Des mesures isotopiques (δ13C et δ18O) dans la cellulose de cernes d'arbres de Bretagne ont été effectuées sur des arbres vivants et des poutres de bâtiments anciens. Des combinaisons de ces mesures ont permis de faire des reconstructions de température de juillet et un indice de stress hydrique depuis ∼1600 AD. La reconstruction de température est bien corrélée avec les températures d'été mesurées depuis 1780 (à Paris). L'indice de stress hydrique montre des périodes de sécheresse plus fréquentes pendant les épisodes chauds du petit âge de glace, ainsi que leur recrudescence à la fin du XXe siècle. Ces changements de température [7,26] et de précipitation observés au cours du petit âge de glace [26,30] sont cohérents avec le changement de circulation atmosphérique déduit de l'analyse des données de pression [39]. Dans la section « Discussion », nous examinerons les mécanismes responsables d'une variation telle que le petit âge de glace. Ces mécanismes incluent des variations de la circulation océanique [12], le volcanisme [1] et l'activité solaire [29]. La circulation océanique du petit âge de glace a probablement été ralentie, ce qui a augmenté un contraste méridional de température [12], qui a entraîné une migration vers le sud du front polaire. Les éruptions volcaniques sont susceptibles d'éjecter de grandes quantités d'aérosols dans l'atmosphère, et donc de modifier ses propriétés radiatives, occasionnant un refroidissement de la planète. En se servant de techniques statistiques avancées, il a été montré [1] qu'un volcanisme plus fréquent était responsable d'une partie du refroidissement du petit âge de glace. Enfin, des études de modélisation de la chimie stratosphérique [29] ont permis de quantifier une relation entre le minimum de Maunder et un refroidissement, par un effet indirect d'interaction stratosphère–troposphère.

## Données fournies

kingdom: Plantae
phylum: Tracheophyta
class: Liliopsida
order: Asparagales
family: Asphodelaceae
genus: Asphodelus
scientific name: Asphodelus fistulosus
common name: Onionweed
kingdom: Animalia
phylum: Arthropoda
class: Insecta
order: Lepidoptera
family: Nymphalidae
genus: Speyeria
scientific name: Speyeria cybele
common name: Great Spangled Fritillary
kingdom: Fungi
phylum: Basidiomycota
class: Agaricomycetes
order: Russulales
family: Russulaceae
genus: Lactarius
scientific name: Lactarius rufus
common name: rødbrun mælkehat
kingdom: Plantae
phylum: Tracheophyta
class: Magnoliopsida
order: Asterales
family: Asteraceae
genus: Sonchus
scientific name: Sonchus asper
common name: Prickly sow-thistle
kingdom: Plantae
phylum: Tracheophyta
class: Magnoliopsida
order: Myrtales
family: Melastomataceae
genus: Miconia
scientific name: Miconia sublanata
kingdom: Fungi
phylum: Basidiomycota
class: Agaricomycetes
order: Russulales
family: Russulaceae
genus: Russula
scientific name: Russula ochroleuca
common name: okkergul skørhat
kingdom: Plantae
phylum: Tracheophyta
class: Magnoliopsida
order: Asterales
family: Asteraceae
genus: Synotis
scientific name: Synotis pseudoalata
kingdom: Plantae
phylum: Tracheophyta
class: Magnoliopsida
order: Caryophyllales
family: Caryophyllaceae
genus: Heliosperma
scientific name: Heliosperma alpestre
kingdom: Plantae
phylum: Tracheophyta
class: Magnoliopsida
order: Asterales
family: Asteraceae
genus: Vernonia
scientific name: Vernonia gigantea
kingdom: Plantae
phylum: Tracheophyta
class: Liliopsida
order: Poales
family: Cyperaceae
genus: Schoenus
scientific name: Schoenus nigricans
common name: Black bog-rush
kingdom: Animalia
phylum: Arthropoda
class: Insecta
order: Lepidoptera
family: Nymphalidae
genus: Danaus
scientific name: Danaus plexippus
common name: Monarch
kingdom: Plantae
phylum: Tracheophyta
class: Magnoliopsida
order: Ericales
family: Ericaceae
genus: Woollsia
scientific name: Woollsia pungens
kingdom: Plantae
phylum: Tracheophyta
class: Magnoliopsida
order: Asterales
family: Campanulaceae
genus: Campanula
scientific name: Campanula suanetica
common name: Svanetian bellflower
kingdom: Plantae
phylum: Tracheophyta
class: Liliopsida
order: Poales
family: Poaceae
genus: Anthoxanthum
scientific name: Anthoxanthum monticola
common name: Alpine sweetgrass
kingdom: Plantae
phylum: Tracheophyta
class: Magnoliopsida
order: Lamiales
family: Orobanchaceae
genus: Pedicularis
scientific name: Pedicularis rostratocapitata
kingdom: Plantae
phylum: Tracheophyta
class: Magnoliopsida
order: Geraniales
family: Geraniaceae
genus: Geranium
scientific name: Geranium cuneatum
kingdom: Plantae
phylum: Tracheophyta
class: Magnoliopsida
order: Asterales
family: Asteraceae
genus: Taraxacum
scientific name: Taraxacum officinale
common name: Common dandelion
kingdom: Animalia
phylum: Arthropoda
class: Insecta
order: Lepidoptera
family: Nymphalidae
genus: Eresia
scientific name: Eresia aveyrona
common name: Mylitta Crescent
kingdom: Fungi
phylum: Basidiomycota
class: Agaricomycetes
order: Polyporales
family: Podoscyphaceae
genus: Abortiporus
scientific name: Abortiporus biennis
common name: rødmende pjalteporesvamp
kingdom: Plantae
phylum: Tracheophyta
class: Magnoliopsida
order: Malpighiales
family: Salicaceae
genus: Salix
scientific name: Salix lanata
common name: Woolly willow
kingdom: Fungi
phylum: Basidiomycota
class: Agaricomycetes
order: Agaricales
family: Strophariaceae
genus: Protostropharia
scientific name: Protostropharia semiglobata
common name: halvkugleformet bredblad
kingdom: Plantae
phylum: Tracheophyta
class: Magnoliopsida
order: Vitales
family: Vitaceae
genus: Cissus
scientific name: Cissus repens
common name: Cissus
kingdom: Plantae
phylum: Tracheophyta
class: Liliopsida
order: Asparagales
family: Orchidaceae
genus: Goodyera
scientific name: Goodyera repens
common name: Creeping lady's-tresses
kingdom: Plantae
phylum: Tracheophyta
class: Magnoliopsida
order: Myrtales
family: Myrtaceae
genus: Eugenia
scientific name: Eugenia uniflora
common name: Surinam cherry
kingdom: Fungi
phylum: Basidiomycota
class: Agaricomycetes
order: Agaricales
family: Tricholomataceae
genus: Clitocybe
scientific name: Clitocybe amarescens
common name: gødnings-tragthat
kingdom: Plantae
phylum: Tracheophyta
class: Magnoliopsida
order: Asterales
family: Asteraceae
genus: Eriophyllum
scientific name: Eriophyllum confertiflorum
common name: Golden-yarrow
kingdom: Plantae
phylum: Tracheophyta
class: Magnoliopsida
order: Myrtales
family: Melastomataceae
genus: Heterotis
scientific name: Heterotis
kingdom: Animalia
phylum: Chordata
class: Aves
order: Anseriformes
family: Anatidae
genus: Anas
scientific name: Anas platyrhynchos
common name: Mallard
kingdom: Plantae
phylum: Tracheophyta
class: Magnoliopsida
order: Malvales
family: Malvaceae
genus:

## Objectif de l'exercice
En vous appuyant sur le texte sur le petit âge de glace, expliquez s'il vous plaît, en une à trois phrases, pourquoi les éruptions volcaniques peuvent refroidir la planète. La liste constitue un matériau distinct du texte sur le petit âge de glace.

## Résultat attendu
Les éruptions volcaniques peuvent éjecter de grandes quantités d'aérosols dans l'atmosphère. Ces aérosols modifient les propriétés radiatives de l'atmosphère, ce qui provoque un refroidissement de la planète.